[Bug] URL Domain Extractor does not recognize TLD and breaks for Upper Case

Hi,

while doing some research I happen to notice that the URL Domain Extract struggles to extract domains in the following cases:

  1. UPPER-CASE.COM
  2. domain.co.ke or domain.com.mm

PS: Domains consisting of IPs is kind of an edge case which I have not included but it’s apparently not working either.

Best
Mike

Hi Mike,

Thanks for bringing that to my attention. I’m aware of some other issues with the node already, which we’ll address together with this one in an upcoming update.

–Philipp

2 Likes

This is addressed in the Palladian Nodes v2.6 update. More details here.

Thanks Phillip,

and apologize for my delayed response. Family got sick and I had some urgent work items to address. Comparing the results they have significantly improved but there also some minor regressions present it seems.

Simple Test shows fixes

Minor Regressions

Minor regressions in this CSV (gzip in my Google Drive due to upload restrictions).

Best
Mike

Thanks for the feedback. I’ll have a look at the regressions after holiday.

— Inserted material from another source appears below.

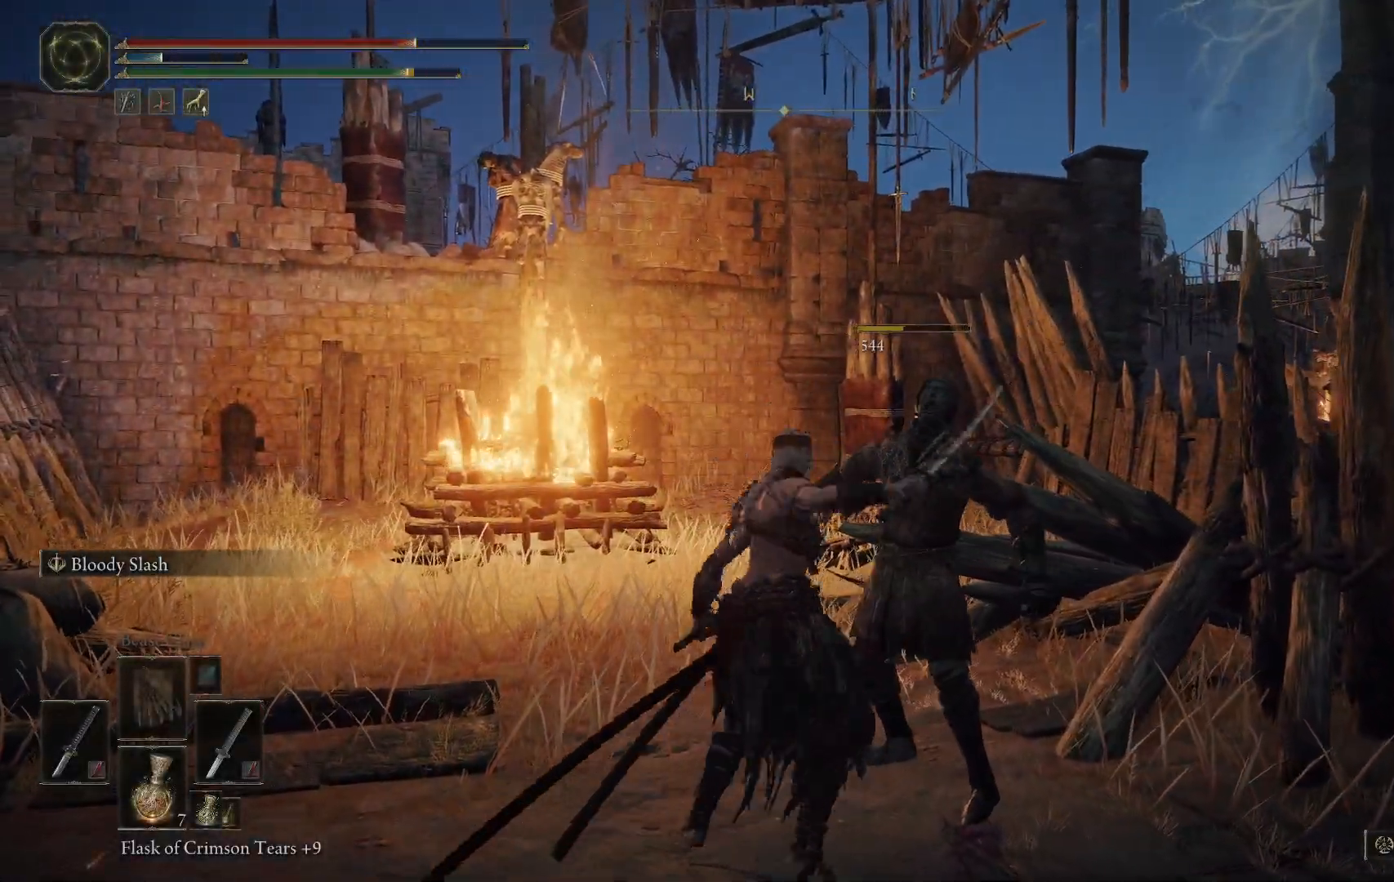
{"dt_ms": 500, "buttons": [], "left_stick": "up", "right_stick": "down-right", "events": [[283, "right_stick", "right"], [333, "right_stick", "down-right"]]}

In the meantime, get well :slight_smile:

Best,
Philipp

1 Like

Hi @mwiegand,

Hope you’ve recovered well!

Again thanks for the detailed list. I’m currently trying to figure out if there’s any issues to fix. Could you clarify about the following cases:

  1. There’s missing values in the last three columns e.g. for .um resp. HTTPS://SUB-DOMAIN.DOMAIN.UM. Does this mean they are not extracted correctly for you using the updated version?

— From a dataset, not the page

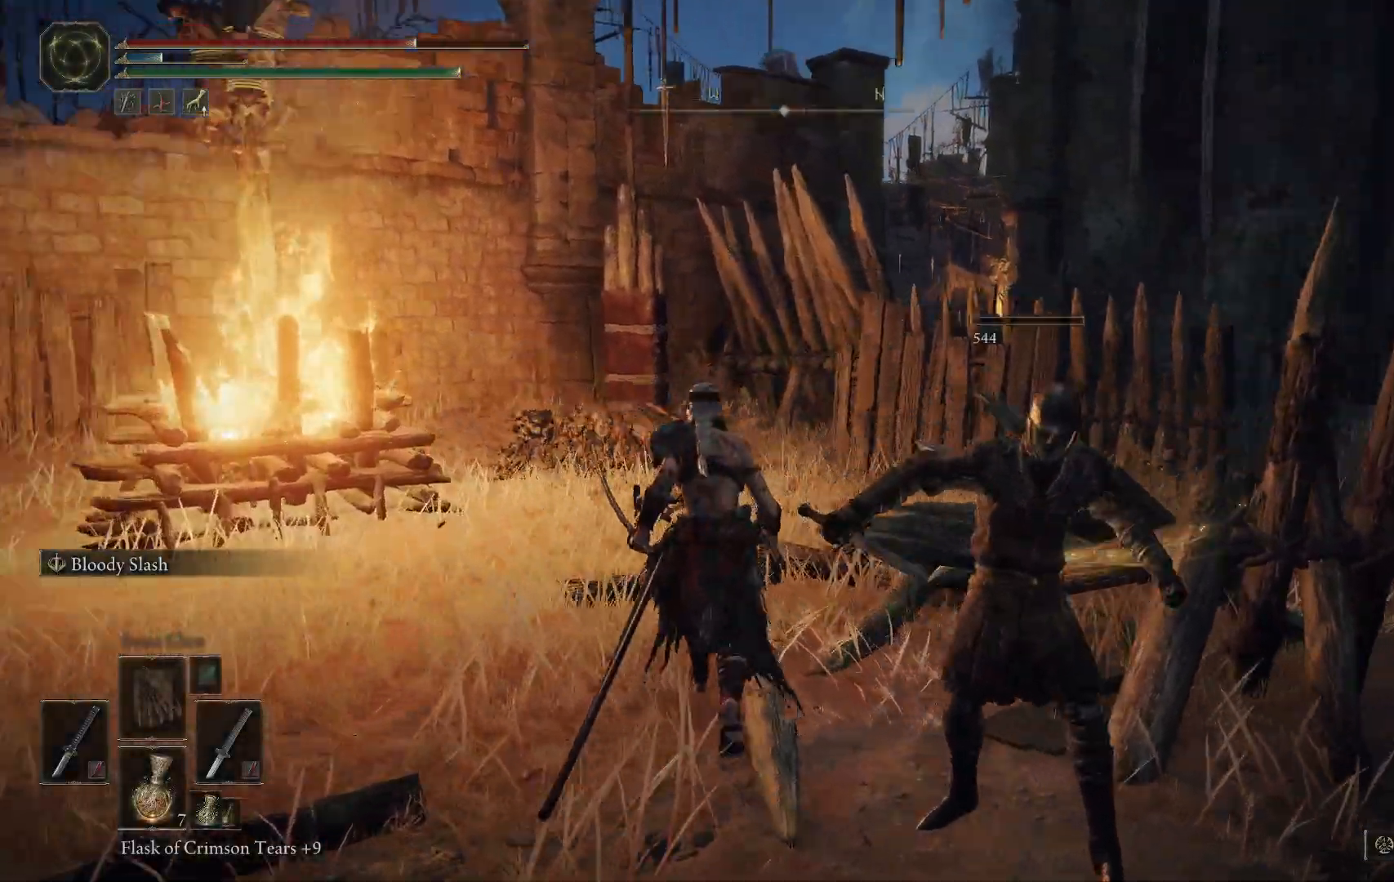
{"dt_ms": 500, "buttons": [], "left_stick": "up", "right_stick": "right", "events": [[183, "right_stick", "center"], [433, "right_stick", "right"]]}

  2. There’s rows which have missing values for the first three columns (e.g. .edu.al resp. https://domain.edu.al). Does this mean that it was not extracted properly before, but now works with 2.6?

  3. Generally, the first three columns in the CSV resemble results pre-2.6, and the last three the results of 2.6 – is this correct?

Many thanks!
Philipp

This topic was automatically closed 90 days after the last reply. New replies are no longer allowed.